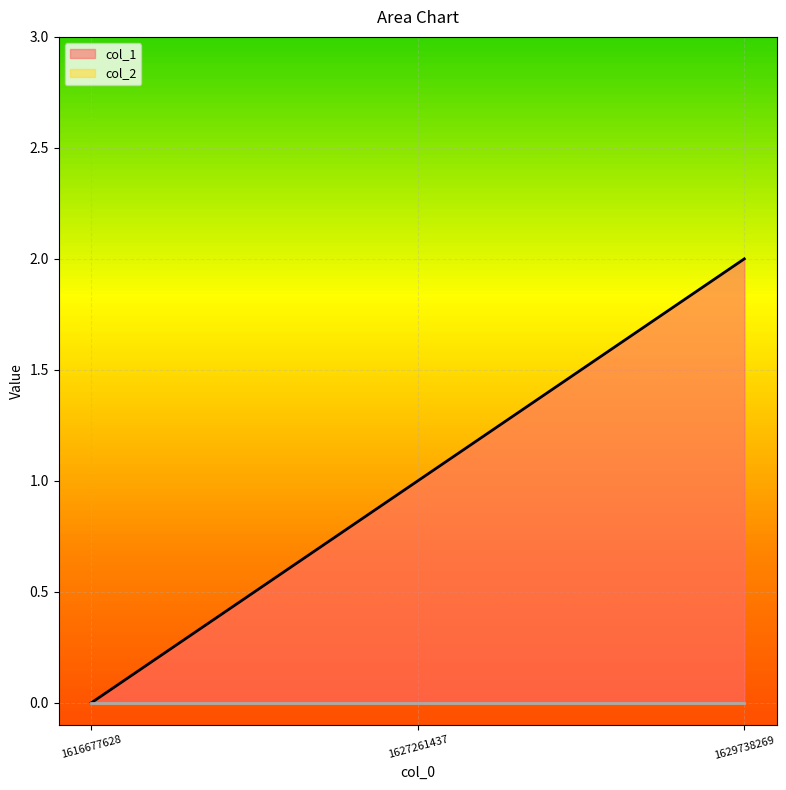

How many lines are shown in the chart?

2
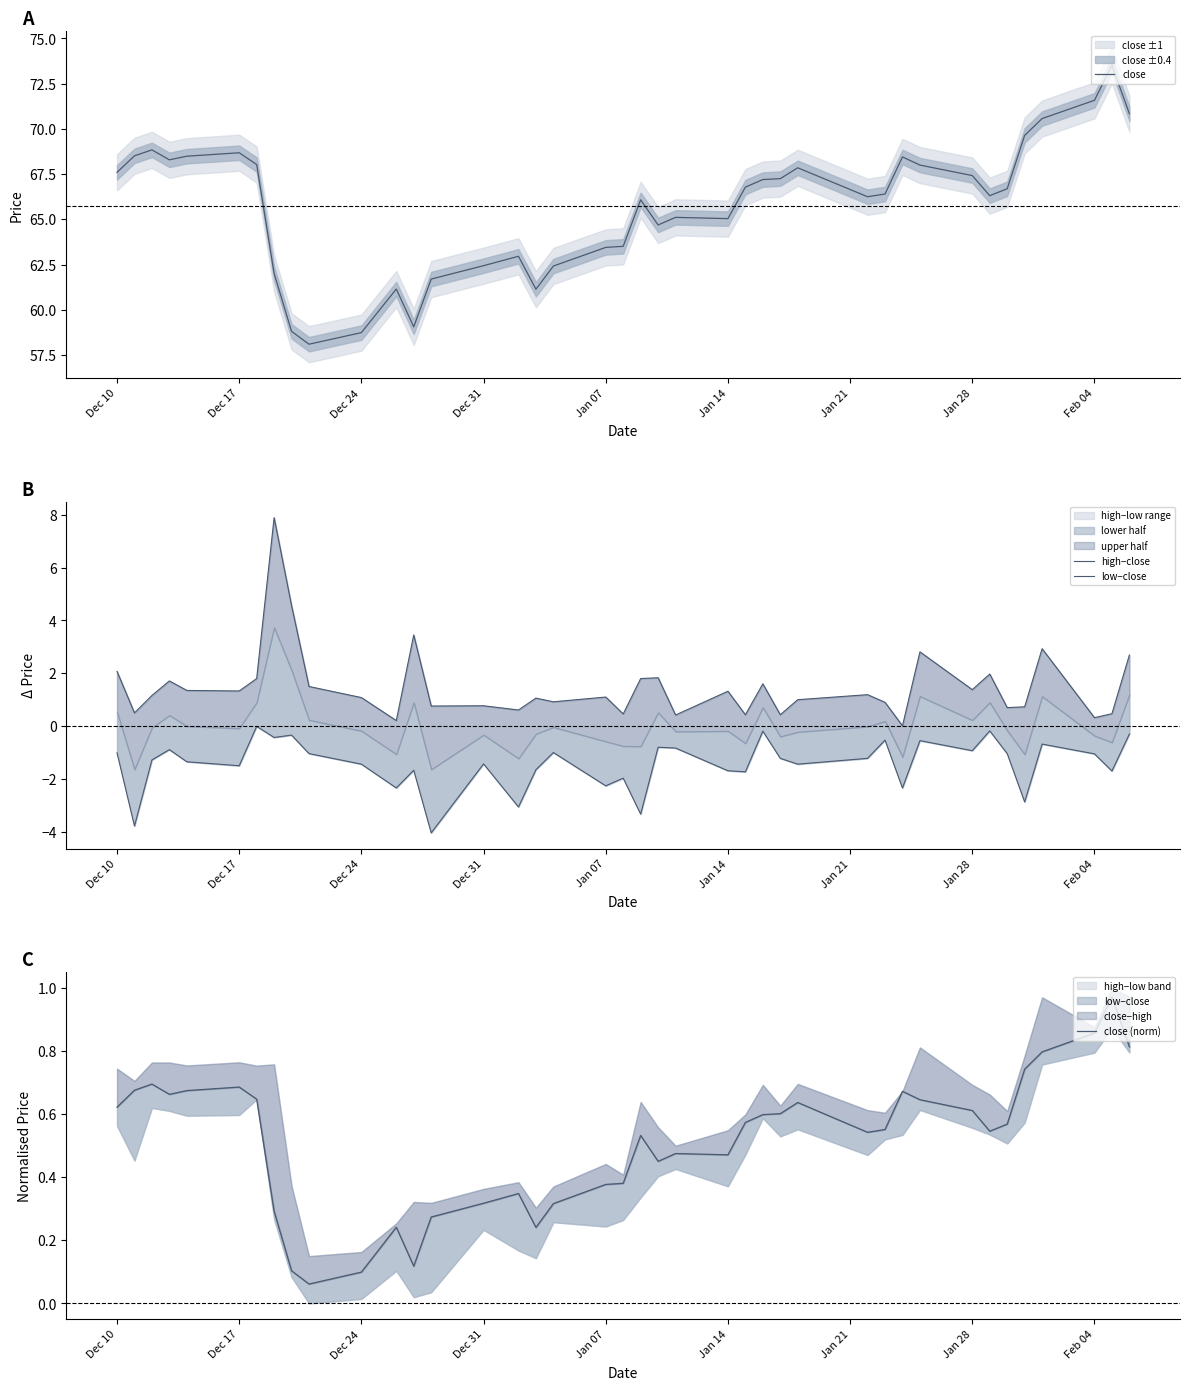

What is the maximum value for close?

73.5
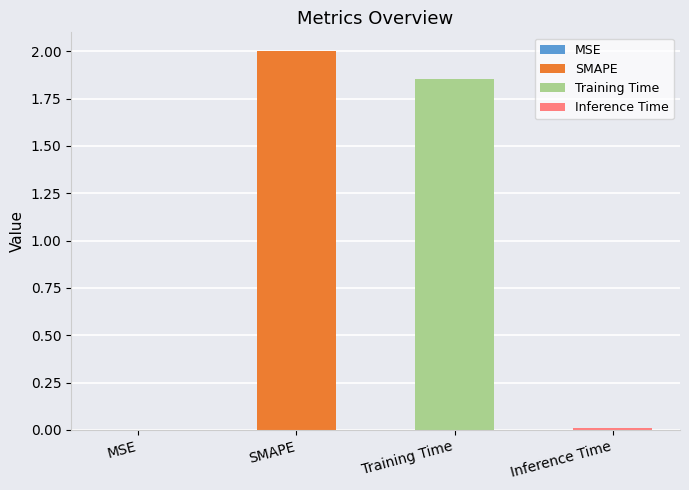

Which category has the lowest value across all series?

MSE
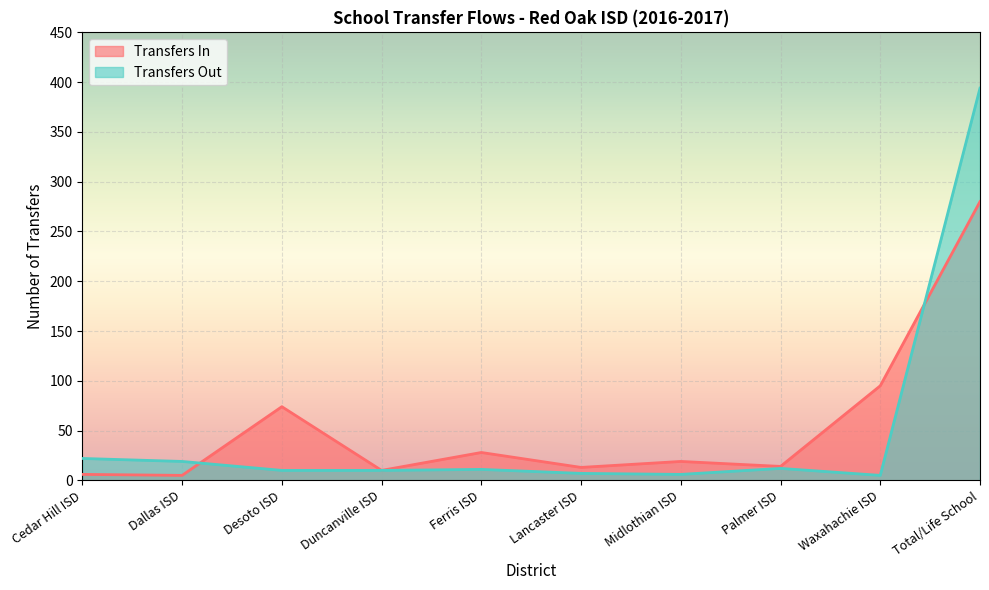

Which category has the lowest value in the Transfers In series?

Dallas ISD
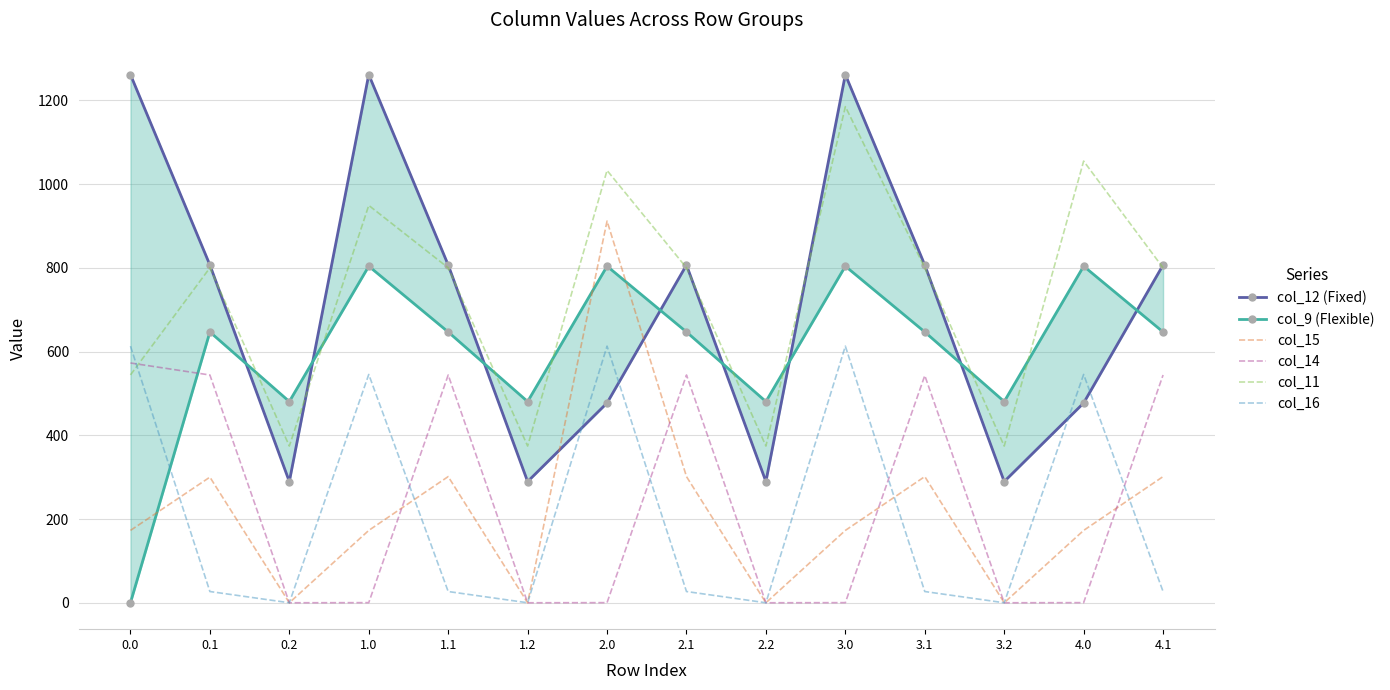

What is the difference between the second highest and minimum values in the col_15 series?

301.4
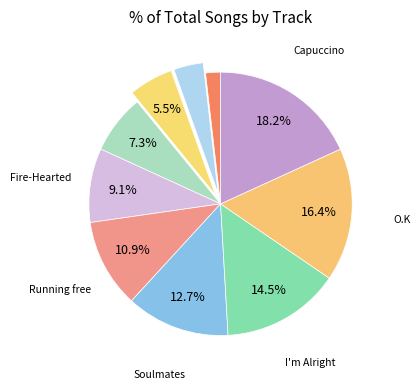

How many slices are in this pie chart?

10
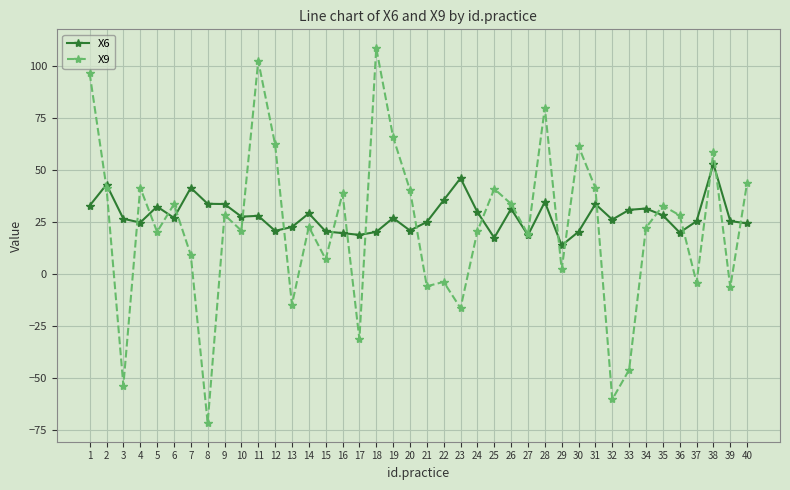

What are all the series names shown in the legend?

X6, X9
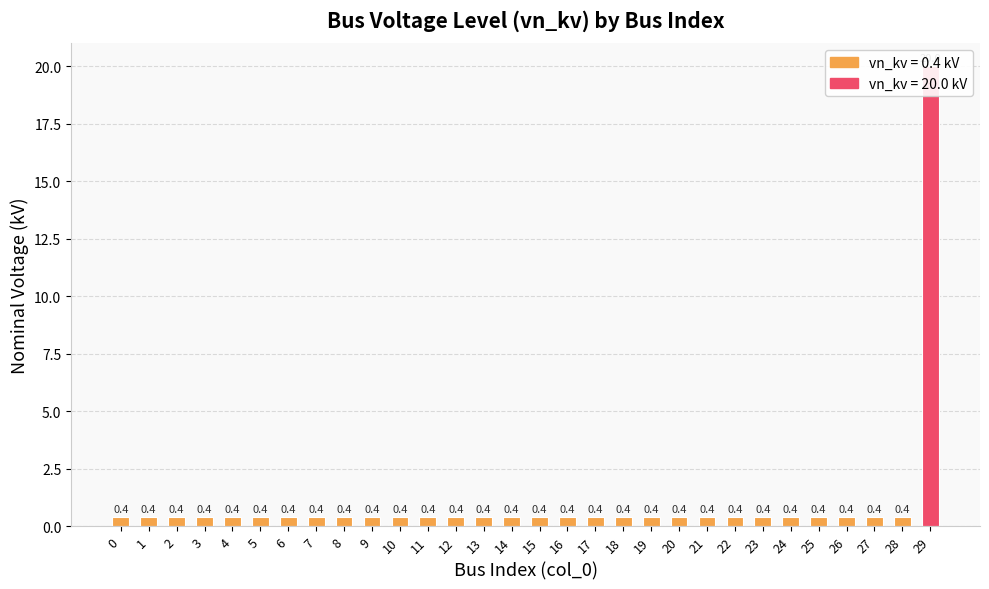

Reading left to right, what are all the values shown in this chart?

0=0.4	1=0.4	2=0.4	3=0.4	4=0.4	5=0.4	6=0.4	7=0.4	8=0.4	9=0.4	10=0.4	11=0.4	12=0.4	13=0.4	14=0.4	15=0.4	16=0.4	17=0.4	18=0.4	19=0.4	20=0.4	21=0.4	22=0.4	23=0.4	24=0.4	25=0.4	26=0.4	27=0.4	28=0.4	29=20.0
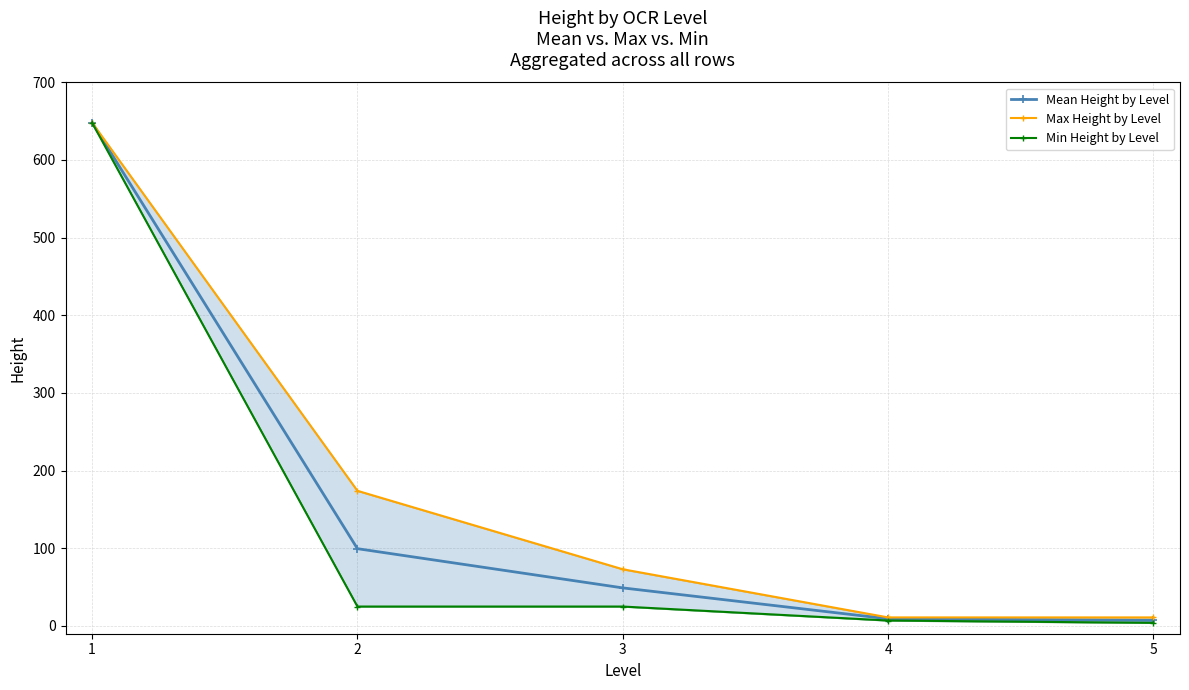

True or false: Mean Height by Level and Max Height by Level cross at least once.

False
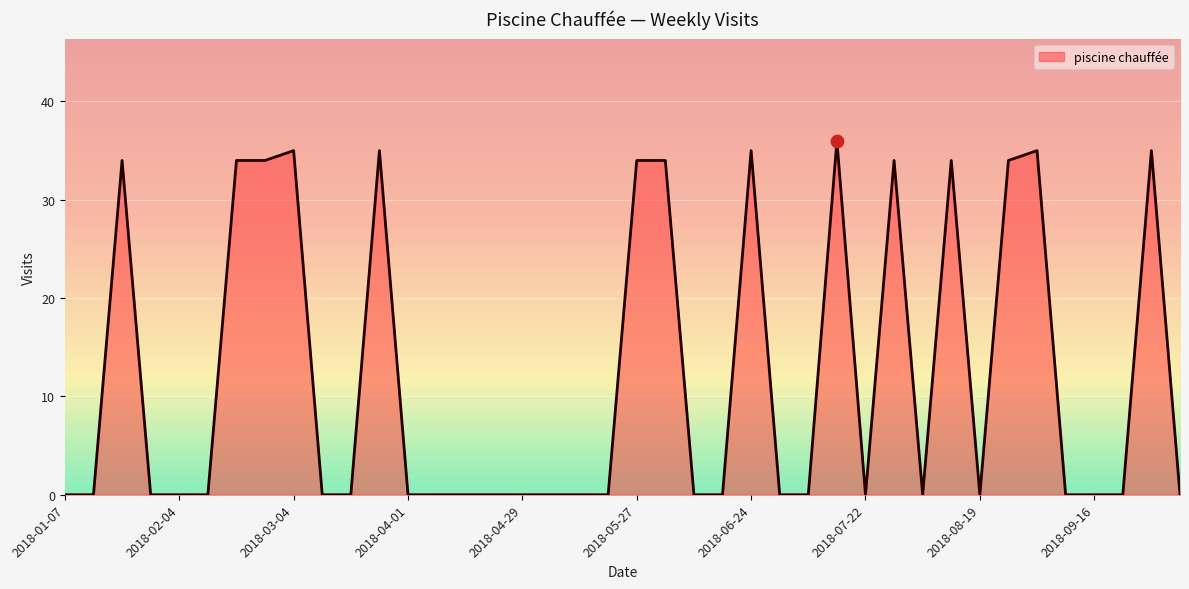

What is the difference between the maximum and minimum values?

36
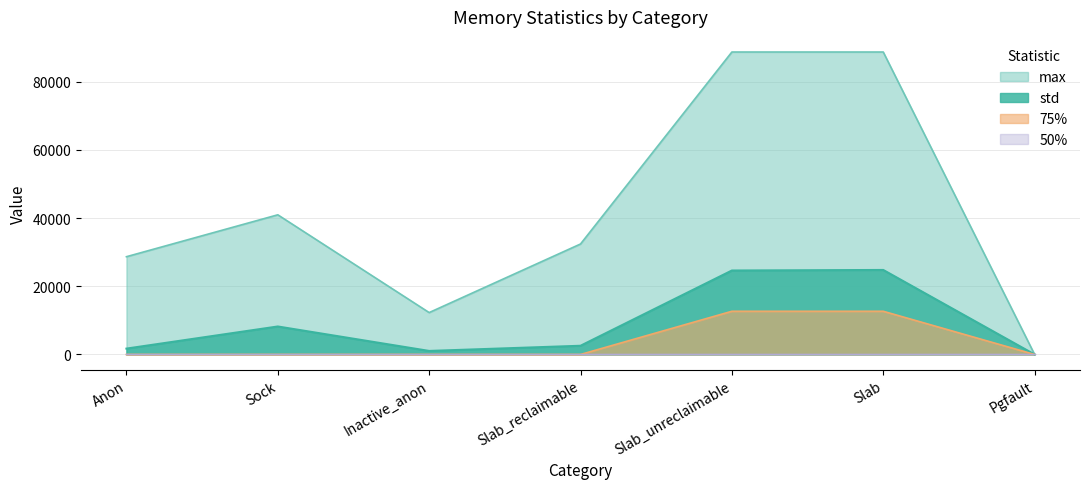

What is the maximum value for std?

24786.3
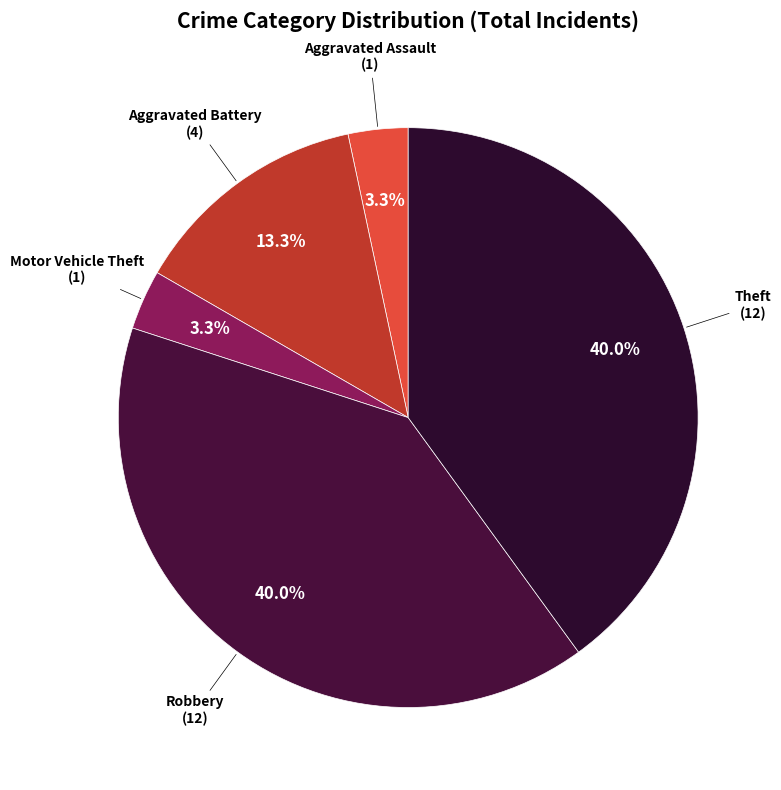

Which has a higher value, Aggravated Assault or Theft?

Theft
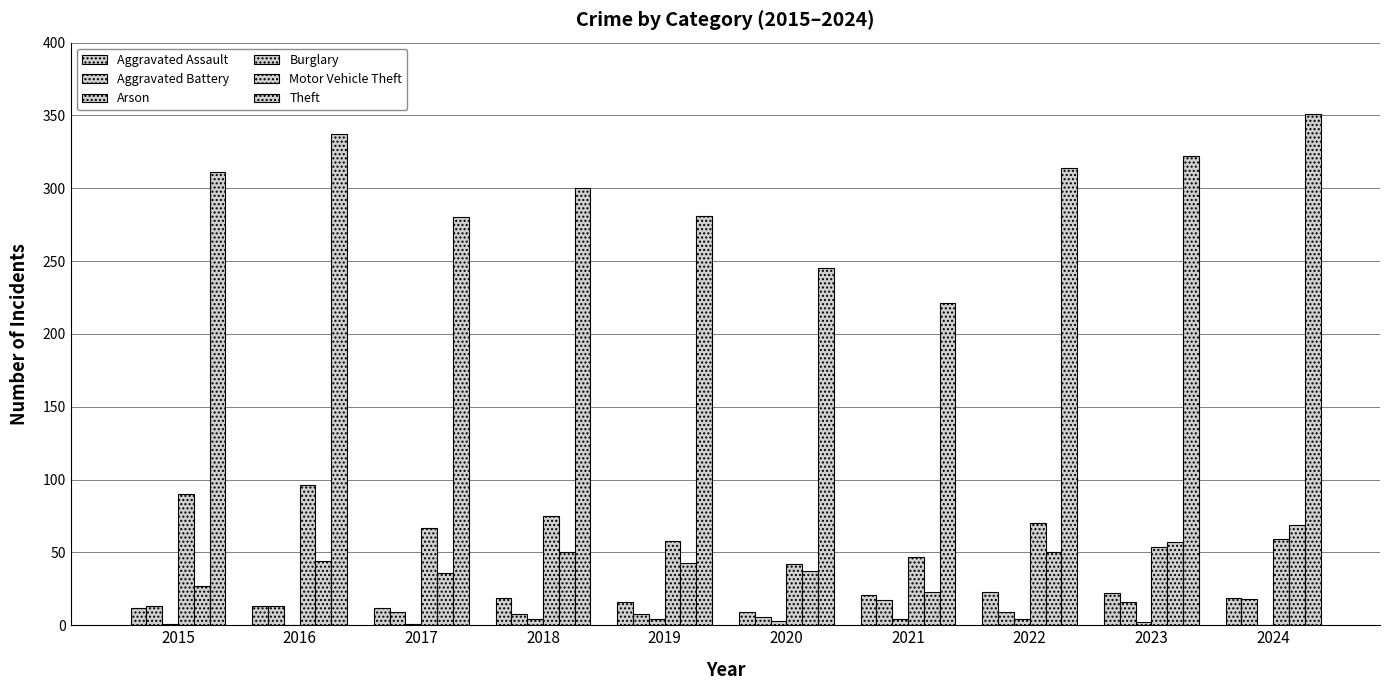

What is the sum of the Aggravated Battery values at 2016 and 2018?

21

= = = =

## Task brief:
Please transcribe the listing above line for line, leaving out the pictures.

## Result of the exercise:
How many lines are shown in the chart?

2

What is the maximum value for close?

73.5

Which category has the lowest value across all series?

MSE

Which category has the lowest value in the Transfers In series?

Dallas ISD

What is the difference between the second highest and minimum values in the col_15 series?

301.4

How many slices are in this pie chart?

10

What are all the series names shown in the legend?

X6, X9

Reading left to right, what are all the values shown in this chart?

0=0.4	1=0.4	2=0.4	3=0.4	4=0.4	5=0.4	6=0.4	7=0.4	8=0.4	9=0.4	10=0.4	11=0.4	12=0.4	13=0.4	14=0.4	15=0.4	16=0.4	17=0.4	18=0.4	19=0.4	20=0.4	21=0.4	22=0.4	23=0.4	24=0.4	25=0.4	26=0.4	27=0.4	28=0.4	29=20.0

True or false: Mean Height by Level and Max Height by Level cross at least once.

False

What is the difference between the maximum and minimum values?

36

What is the maximum value for std?

24786.3

Which has a higher value, Aggravated Assault or Theft?

Theft

What is the sum of the Aggravated Battery values at 2016 and 2018?

21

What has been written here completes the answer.